From the substitute rule size 5 y'(t) and the reference variable 2 w (t) becomes a control difference 8th e (t) determines which the input of the regulator 9 is. To this rule difference 8th to minimize, the controller generates 9 a manipulated variable 10 u _R (t), which is the input signal of the following actuator 11 is. This adjusting device 11 can in an actuator 12 such as a motor and an actuator 13 such as a valve body are divided. Such can be an electrical control variable 10 u _R (t) of the controller 9 a servomotor 12 drive, whose rotational movement on the spindle of a valve body 13 is transmitted. At the output of this actuator 11 is the manipulated variable below 14 u (t) is output.

Due to the position of the spindle in the valve body 13 the mass flow of the heating medium is influenced, which in turn affects the total controlled system 23 of the control loop 1 and thus the controlled variable 3 y (t) affects the actual room temperature. Such a total controlled system 23 can be mapped, for example, by two partial control sections. In one embodiment, the first sub-rule is 15 a heating surface and the second partial control section 26 a room to be heated.

Shown are also a possibly occurring supply disorder 16 z ₁ (t) and a load disturbance 17 z ₂ (t), which may affect the regulation.

In the 2 is a simplification of the control loop 1 from the 1 which is also known from the prior art.

The representation reduces the control loop 1 on the regulator 9 as well as the total control range 23 , the input-side reference variable 2 w (t), the output-side controlled variable 3 y (t) and a simple feedback of the controlled variable 3 y (t) to form a difference with the reference variable 2 w (t) before the input of the controller 9 to form the rule difference 8th e (t).
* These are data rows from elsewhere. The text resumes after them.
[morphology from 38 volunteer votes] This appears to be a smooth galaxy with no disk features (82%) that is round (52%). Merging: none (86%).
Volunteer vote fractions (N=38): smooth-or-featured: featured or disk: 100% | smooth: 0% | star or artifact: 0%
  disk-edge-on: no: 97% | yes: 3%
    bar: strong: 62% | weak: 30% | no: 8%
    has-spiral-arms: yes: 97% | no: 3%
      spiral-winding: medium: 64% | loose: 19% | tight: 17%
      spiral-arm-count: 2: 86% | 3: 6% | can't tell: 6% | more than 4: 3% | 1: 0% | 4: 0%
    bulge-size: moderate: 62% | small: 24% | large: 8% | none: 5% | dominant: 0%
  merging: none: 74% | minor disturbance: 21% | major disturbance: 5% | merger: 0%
Optionally, the supply failure 16 z ₁ (t) and the load disturbance 17 z ₂ (t) is shown.

In the 3 is a first embodiment of the invention for controlling a room temperature on an example of a room to be heated 26 shown. This is in the room 26 , which represents the first part of the rule, a radiator 15 , which represents the second partial control section, attached. Both partial rules 15 and 26 make up the total rule range 23 , which by means of the curly brace in the 3 was presented.

The radiator 15 is about a lead 24 a heating medium such as water supplied with a certain flow temperature. After flowing through the radiator 15 is the heating medium via a return 25 discharged again.
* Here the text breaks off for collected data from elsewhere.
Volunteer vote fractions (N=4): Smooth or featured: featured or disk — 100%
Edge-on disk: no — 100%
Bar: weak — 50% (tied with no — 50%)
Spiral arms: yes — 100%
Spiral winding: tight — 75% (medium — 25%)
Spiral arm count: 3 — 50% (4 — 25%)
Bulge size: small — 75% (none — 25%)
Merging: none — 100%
Usually the forerunner 24 and the return 25 Part of a heating circuit and arranged with a central not shown Heat generator connected to a boiler for maintaining the heating medium or a home connection station with district heating coupling.

To influence the mass flow of the heating medium is in the flow 24 in the immediate vicinity of the radiator 15 a valve body 13 inserted as an actuator, which can set the mass flow in a range between a maximum possible mass flow and zero. This is the valve body 13 for example with a motor 12 connected as an actuator. This engine 12 can be designed as a servomotor or as a motor with an associated gear.
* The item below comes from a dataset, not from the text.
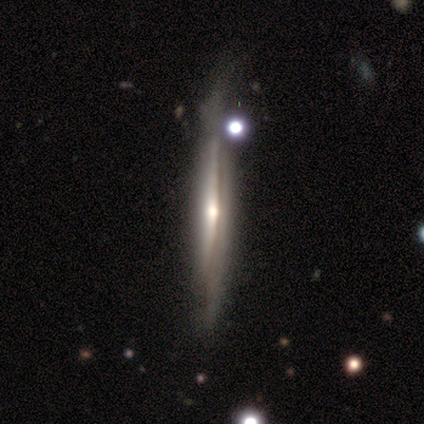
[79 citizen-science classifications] featured or disk 84%, smooth 14%, star or artifact 3%. Down the decision tree: edge-on disk — yes (89%); edge-on bulge — rounded (73%); merging — none (49%).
To control the room temperature is usually in the room 26 a first measuring device 4 , For example, a temperature sensor, which is the actual temperature in the room 26 measures and from this a substitute rule size 5 for the first controller 9 provides.

To implement the invention is also on a raumseitigem surface by means of a radiator 15 formed heating surface a second measuring device 19 arranged, which determines the surface temperature of the radiator 15 measures and from this a second substitute rule size 20 for another second controller 18 provides.

Such a second measuring device 19 can also be used, for example, in a rental apartment for heating costs.

It is intended that the second regulator 18 a difference between the surface temperature of the radiator 15 , shown as a second substitute rule size 20 and a manipulated variable 10 of the first regulator 9 processed. This difference represents a so-called second control difference 21 which is the second controller 18 in a second manipulated variable 22 is implemented.

It is provided by means of this second manipulated variable 22 the adjusting device 11 with the engine 12 and the valve body 13 to influence and so the mass flow in the flow 24 to the radiator 15 ,

The first controller 9 gets his replacement rule size 5 from the first measuring device 4 which measures the actual indoor air temperature and at a convenient location in the room 26 is arranged.

Again, the substitute rule size becomes 5 and a user-specified reference variable 2 a rule difference 8th certainly. This rule difference 8th is from the regulator 9 in the already mentioned above control value 10 of the regulator 9 implemented.

Thus, the manipulated variable represents 10 of the regulator 9 also the reference variable for the means of the second regulator 18 In other words, the manipulated variable of the first regulator 9 as a reference to the second controller 18 given.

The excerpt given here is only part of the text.